Slag om Goor

De Tachtigjarige Oorlog

Tijd van ontdekkers en hervormers

De eerste jaren van de Tachtigjarige Oorlog (1568-1648) is aan Twente praktisch ongemerkt voorbij gegaan, omdat de strijd tegen de Spanjaarden zich voornamelijk in het westen van het land afspeelde (Den Briel, Leiden, Naarden, Alkmaar). De stad Deventer evenwel was rond 1580 al in Staatse handen; het achterliggende land nog allerminst. Eggerik van Ripperda, drost van Twente en tevens bewoner van kasteel Weldam, wist in 1581 overste IJsselstein uit Deventer over te halen een verrassingsaanval uit te voeren op de vesting Goor om Twente op de Spanjaarden te veroveren.

De slag

Midden juli 1581 trok IJsselstein met ongeveer duizend soldaten en vier kanonnen Goor binnen en veroverde al snel de Spaanse schans bij de huidige Hofkerk. Hij sloeg het beleg op voor de vesting "het Schildt". De aanval liep spaak toen Spaanse ruiters onder aanvoering van Maarten Schenck de vesting ontzetten en de Staatse soldaten met achterlating van enkele kanonnen over de Bandijk werden teruggedreven. Via een windmolen (op de plaats waar nu de ABN-AMRO-bank staat) trokken de Staatse soldaten zich terug op de grote schans bij de Hofkerk om daar "tot haeren bescherminge enn beter dierectie van zaeken de kercke metten thoeren gansch enn teneenemael affgebrandt enn nedergestortet te werden". De Spanjaarden waren er totaal niet van onder de indruk en joegen de overgebleven Staatse soldaten naar de laatste schans bij Huize Scharpenzele, waar ze nog 12 dagen stand hebben weten te houden.

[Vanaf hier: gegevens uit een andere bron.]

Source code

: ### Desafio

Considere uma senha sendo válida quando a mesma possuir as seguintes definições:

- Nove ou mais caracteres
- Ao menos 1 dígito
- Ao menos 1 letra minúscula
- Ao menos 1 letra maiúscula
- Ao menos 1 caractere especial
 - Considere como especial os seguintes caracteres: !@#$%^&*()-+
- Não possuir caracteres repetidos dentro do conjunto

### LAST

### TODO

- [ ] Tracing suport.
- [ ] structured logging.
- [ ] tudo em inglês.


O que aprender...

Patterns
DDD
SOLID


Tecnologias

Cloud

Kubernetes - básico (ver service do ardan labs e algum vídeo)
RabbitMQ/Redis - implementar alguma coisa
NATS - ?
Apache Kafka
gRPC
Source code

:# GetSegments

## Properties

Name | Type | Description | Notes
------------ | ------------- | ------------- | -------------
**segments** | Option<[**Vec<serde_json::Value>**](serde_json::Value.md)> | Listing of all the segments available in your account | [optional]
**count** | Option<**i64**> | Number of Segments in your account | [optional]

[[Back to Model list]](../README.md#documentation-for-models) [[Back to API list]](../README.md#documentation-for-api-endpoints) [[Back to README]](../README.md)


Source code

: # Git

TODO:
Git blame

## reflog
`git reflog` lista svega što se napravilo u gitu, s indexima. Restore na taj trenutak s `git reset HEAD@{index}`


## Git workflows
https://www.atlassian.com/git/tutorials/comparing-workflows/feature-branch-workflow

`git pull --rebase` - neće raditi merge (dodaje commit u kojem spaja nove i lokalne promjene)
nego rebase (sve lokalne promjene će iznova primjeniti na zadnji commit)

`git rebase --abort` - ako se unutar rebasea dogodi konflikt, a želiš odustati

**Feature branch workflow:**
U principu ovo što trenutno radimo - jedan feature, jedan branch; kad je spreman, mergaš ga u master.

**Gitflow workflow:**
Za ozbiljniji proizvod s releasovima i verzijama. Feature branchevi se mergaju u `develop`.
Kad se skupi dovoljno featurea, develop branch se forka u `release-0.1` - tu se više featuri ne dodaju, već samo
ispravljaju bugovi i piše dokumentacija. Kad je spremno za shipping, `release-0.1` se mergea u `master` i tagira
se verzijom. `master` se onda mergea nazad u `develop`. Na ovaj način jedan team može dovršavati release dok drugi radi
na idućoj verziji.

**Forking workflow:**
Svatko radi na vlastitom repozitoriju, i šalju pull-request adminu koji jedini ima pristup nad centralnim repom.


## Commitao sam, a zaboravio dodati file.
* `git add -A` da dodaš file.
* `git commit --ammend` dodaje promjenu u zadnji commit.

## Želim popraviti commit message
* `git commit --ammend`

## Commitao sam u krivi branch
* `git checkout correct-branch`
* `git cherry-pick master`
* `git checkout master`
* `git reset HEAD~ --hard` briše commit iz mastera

Waarschijnlijk zal het voor de Staatse soldaten toen slecht zijn afgelopen, want het verhaal gaat dat alle verslagen soldaten door de Spanjaarden zijn gewurgd. Het zou tot 1589 duren voordat de Staatsen onder aanvoering van prins Maurits weer een aanval op Goor zouden wagen.

Nare gevolgen voor Eggerik van Ripperda

Dit Staatse fiasco betekende tevens het bestuurlijke einde van Eggerik van Ripperda. Hij werd namelijk door Maarten Schenck gevangen genomen en opgesloten in zijn kasteel in de omgeving van Wychen. Omstreeks 1600 probeerde Eggerik met een reis naar Deventer losgeld van het stadsbestuur van deze stad los te peuteren, maar in plaats van hem te helpen, werd hij door de Deventer magistraat (op bevel van Maurits) opgesloten in een Poorthuis, alwaar hij in 1603 overleed. Reden: Eggerik had zonder medeweten van Willem van Oranje en de Staten-Generaal eigenmachtig gehandeld.

Ontmanteling van "het Schildt"

In 1589 lukte het prins Maurits met zijn leger Goor en zijn omgeving wel te veroveren, maar hij en zijn leger hadden hun hielen nog niet gelicht of de Spanjaarden kropen weer in de vesting "het Schildt", zodat de Prins en zijn soldaten in 1596 ten tweeden male de verovering van "het Schildt" moesten uitvoeren. Daarbij gaf hij aan zijn soldaten de opdracht de schop ter hand te nemen, de wallen af te graven, de grachten dicht te gooien en zo de vesting "het Schildt" te ontmantelen.

Spaanse veldheer Spinola

Toch waren de toenmalige bewoners nog niet van alle krijgsellende af, want in 1606 werd Twente heroverd door een groot leger onder leiding van Spinola. Dit leger bleef door de slechte weersomstandigheden meer dan een ½ jaar gelegerd in en om Goor, met hier en daar wat krijgshandelingen, zoals een schijnaanval op Deventer en de verovering van Lochem.
Twente en zijn omgeving bleef tot 1611 in Spaanse handen. Door uitwisseling van gebieden, Lingen tegen een deel van Twente (met uitzondering van Oldenzaal), kwam de Hof van Twente uiteindelijk weer in Staatse handen.

Sluiting Staatse Tuin

Toch was er nog steeds de Spaanse dreiging vanuit Oldenzaal, waar een Spaans bestuur was gevestigd. In 1626 marcheerden de ruiters van stadhouder Frederik Hendrik via Deventer en Delden naar het Oosten en samen met de regimenten van de Friese stadhouder Ernst Casimir werd Oldenzaal op de Spanjaarden heroverd. Daarmee was de Staatse Tuin aan de oostkant gesloten. Van echte krijgshandelingen was er nadien in dit gebied geen sprake meer, maar de bewoners van Goor en directe omgeving waren inmiddels zeker tot het einde van de oorlog (1648) veroordeeld tot de bedelstand.